- Text block
☆ ☆ ☆ ☆ ☆
Ireland's leaders have launched the 2021 program for the Decade of Centenaries to mark key events in Irish history leading up to, and including, the momentous events of 1912-1923.

The 20th Century History of Ireland Galleries will be based at the National Museum of Ireland – Decorative Arts & History at Collins Barracks in Dublin.  Work on the project will start in 2021 and the new exhibition will open in 2023, coinciding with the centenary of the foundation of the Irish Free State. 

These new permanent exhibition galleries will offer visitors an opportunity to reflect on significant events in Irish history over the last 120 years.  The National Museum of Ireland’s vision for the project is one that will resonate with a range of audiences.

The governmental program highlights a rich diversity of ambitious, engaging, and meaningful initiatives, marking the significant centenaries arising this year and related themes, including the burning of the Custom House (May 25, 1921), Partition, the truce (July 11, 1921), the Anglo-Irish Treaty Negotiations and the Treaty debates, and the signing of the Anglo-Irish Treaty (Dec 6, 1921).

An Taoiseach, Micheál Martin said: “The aim of commemoration should be to broaden sympathies without having to abandon loyalties.  We share an island where contested history can be a barrier to mutual accommodation and the reconciliation necessary to our shared future.
☆ ☆ ☆ ☆ ☆
- Recorded information
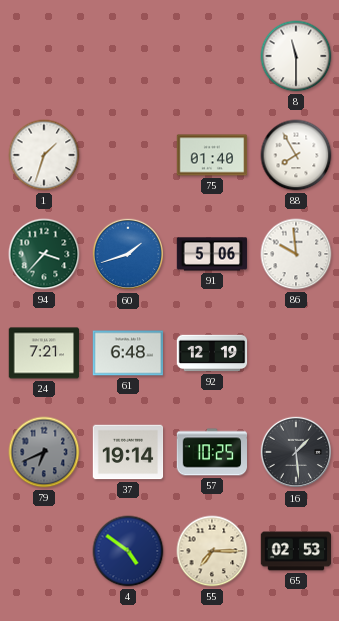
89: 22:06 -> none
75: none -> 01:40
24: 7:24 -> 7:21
☆ ☆ ☆ ☆ ☆
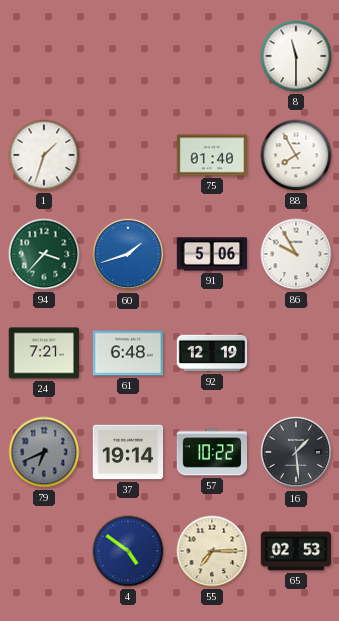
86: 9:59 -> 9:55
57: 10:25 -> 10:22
☆ ☆ ☆ ☆ ☆
- Problems to work on
- a) In the Decade of Centenaries article, which institution will house the 20th Century History of Ireland Galleries?
- b) Set down the Decade of Centenaries article verbatim, everything from "The governmental program" down to "(Dec 6, 1921).".
- c) Write the next part of the Decade of Centenaries article, starting right after its final sentence.
The data has no connection to the Decade of Centenaries article.

- Answers given
- a) The National Museum of Ireland – Decorative Arts & History at Collins Barracks in Dublin.

- b)
The governmental program highlights a rich diversity of ambitious, engaging, and meaningful initiatives, marking the significant centenaries arising this year and related themes, including the burning of the Custom House (May 25, 1921), Partition, the truce (July 11, 1921), the Anglo-Irish Treaty Negotiations and the Treaty debates, and the signing of the Anglo-Irish Treaty (Dec 6, 1921).

- c)
“History cannot be a dehumanized, reductive, simplistic, or self-serving narrative.  And when we look back to a period of conflict we must be especially careful to recall that history is the complex story of individual men and women, their lives, their flaws, their strengths, their struggle, and their suffering, however, they identified, whatever uniform they wore.”

The program aims to create and support interesting and imaginative opportunities that encourage as many people as possible to consider our shared history, in all of its complexity, in a respectful and supportive environment.

The program highlights specific initiatives, partnerships, and events that are being developed and rolled out throughout 2021.  It also outlines the Government’s approach to the final phase of the Decade of Centenaries leading up to 2023. It will remain a living document and will be updated as new proposals and partnerships are confirmed throughout the year.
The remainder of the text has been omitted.